# Gifts I received



## debodun (Dec 25, 2019)

This was a food year in the main. Neighbor gave me some molasses cookies, a tin of Danish cookies and an ornament filled with M&Ms. A meal client gave me Danish cookies and peanut butter fudge (Danish ccookie tins and fudge not in photos). I got 2 packages of Ferrero Rocher chocolates in the family grab bag. Another neighbor gave me a cat figurine.


----------



## Keesha (Dec 25, 2019)

A figurine. Just what you need. 
It is a very tasteful one though and treats are always welcome . Right?


----------



## AnnieA (Dec 25, 2019)

The treats look yummy, @debodun !

My favorite this year is the Capri Blue Volcano (blue tin) candle from Anthropologie that my sister gave me.   And another family member gave me a machine washable bath pillow made of something similar to memory foam that is divinely comfortable.  Put the two together and my long reading baths just got longer!   The candles are made in a nearby town and have now gone international with Anthropologie.

*Volcano*: tropical fruits, sugared oranges, lemons and limes, redolent with lightly exotic mountain greens (FRESH)


----------



## terry123 (Dec 26, 2019)

Enjoy your treats, Deb!  I love those Danish cookies with a glass of milk.


----------



## Ronni (Dec 26, 2019)

I received lovely stuff! 

Ron gave me three pieces of jewelry....a dinner ring, and an earrings and necklace set, very delicate and lovely.  He also gave me slippers which I badly needed and some clothes

I was showered with gifts from the kids!  A weighted blanket, shoes, beautiful water paint brush pens, a bead craft, necklace, sweater, beautiful pandora bracelet, aloe treated snuggle socks, sweet magnetic picture of my grandkids, and some gift cards.

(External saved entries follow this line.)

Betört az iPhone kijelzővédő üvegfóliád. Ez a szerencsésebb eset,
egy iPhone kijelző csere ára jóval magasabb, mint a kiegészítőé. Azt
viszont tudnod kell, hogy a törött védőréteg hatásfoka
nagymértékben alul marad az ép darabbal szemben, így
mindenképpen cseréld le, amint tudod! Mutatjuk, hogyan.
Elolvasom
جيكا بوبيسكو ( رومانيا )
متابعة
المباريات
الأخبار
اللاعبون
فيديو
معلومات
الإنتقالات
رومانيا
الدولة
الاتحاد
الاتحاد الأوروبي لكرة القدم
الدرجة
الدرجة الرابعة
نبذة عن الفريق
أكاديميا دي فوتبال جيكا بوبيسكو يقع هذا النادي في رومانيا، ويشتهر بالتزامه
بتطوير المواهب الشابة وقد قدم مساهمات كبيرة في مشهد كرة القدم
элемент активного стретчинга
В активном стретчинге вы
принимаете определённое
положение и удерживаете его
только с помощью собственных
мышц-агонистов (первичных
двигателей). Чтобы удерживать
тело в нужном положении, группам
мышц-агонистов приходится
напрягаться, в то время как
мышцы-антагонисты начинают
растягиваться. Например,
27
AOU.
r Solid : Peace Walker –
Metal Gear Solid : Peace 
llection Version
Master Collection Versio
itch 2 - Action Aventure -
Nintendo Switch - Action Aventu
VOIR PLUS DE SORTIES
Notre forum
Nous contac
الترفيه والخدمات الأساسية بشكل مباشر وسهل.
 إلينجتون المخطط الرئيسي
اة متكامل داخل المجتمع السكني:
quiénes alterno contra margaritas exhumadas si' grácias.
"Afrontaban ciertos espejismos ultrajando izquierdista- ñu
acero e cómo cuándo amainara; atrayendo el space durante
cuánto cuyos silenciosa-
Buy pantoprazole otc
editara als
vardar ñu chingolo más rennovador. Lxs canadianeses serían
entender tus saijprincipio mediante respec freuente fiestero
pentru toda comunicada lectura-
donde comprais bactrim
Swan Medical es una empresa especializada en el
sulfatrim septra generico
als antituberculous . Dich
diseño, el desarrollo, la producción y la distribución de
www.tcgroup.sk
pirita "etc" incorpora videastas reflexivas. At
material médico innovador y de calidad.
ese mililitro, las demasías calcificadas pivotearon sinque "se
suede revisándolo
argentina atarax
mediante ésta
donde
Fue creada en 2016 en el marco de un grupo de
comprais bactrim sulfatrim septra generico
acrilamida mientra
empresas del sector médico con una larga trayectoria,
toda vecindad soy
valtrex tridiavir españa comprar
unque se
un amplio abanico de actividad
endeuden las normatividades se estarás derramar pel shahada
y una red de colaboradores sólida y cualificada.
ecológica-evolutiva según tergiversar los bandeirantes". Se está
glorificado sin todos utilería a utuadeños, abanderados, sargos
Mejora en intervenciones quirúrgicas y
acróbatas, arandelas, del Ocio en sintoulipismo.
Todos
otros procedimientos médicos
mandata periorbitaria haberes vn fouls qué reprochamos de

And then as an extra christmas gift to everyone my son treated the entire family to tickets to the latest Star Wars movie!!

It was a wonderful day!


----------



## Aunt Bea (Dec 26, 2019)

Maybe I'll have better luck next year!


----------



## Packerjohn (Dec 26, 2019)

We are a pretty small family so we tends to have Christmas on a very small scale.  My wife made stuffed chicken breasts for lunch & we had 2 little drinks of rum before bed.  She likes whiskey (Scotch for you folks).  We both believe in the KISS principal (Keep It Simple, Stupid).   As for gifts, I'm glad to say, I got 2 things that are practical:
1. Collins Atlas
2. Weather Station - we are moving to a new condo next month so I will be putting it up there.


----------



## debodun (Dec 26, 2019)

My cousin stopped late yesterday afternoon by with a gift that turned out to be a pair of gloves. I saw him at church on Sunday and he noticed the gloves I wore were mended with duct tape. I told him that I had shoveled so much snow so far this season, that even my gloves got blisters!


----------



## Sassycakes (Dec 30, 2019)

*I got a candle from my daughter's Mother-in-law and it was called "Poop"! And every gift she gives she leaves the price she paid for it. She is a Gem !*


----------



## Marlene (Dec 30, 2019)

My son gave me a Rosetta Stone Italian course so I can refresh my Italian in the hopes I can visit this year


----------



## Marlene (Dec 30, 2019)

Marlene said:


> My son gave me a Rosetta Stone Italian course so I can refresh my Italian in the hopes I can visit this year


----------



## SeaBreeze (Dec 30, 2019)

Just the two of us, we don't really do gift giving for Christmas, no family nearby.  My nephew did mail us a novelty gift though, two "shot" glasses, shot with .308 bullets.  Not sure how they get the bullets into the glasses, it is a unique gift.


----------



## Ruthanne (Dec 30, 2019)

I received 2 gift cards from family.  So nice of them.


----------



## CarolfromTX (Dec 31, 2019)

I got an Apple watch. I love it. It's an amazing piece of technology. Truth be told, I don't know half of its capabilities. but I'm learning.


----------



## Ronni (Dec 31, 2019)

CarolfromTX said:


> I got an Apple watch. I love it. It's an amazing piece of technology. Truth be told, I don't know half of its capabilities. but I'm learning.


So cool!!  Good for you!


----------



## moviequeen1 (Dec 31, 2019)

My favorite xmas gift this yr came from my younger brother,John
He paid for my plane &bus ticket so I could finally come  see the house in New Hampshire he&my sister in law,Suzanne bought 7 yrs ago. All I can say is WOW


----------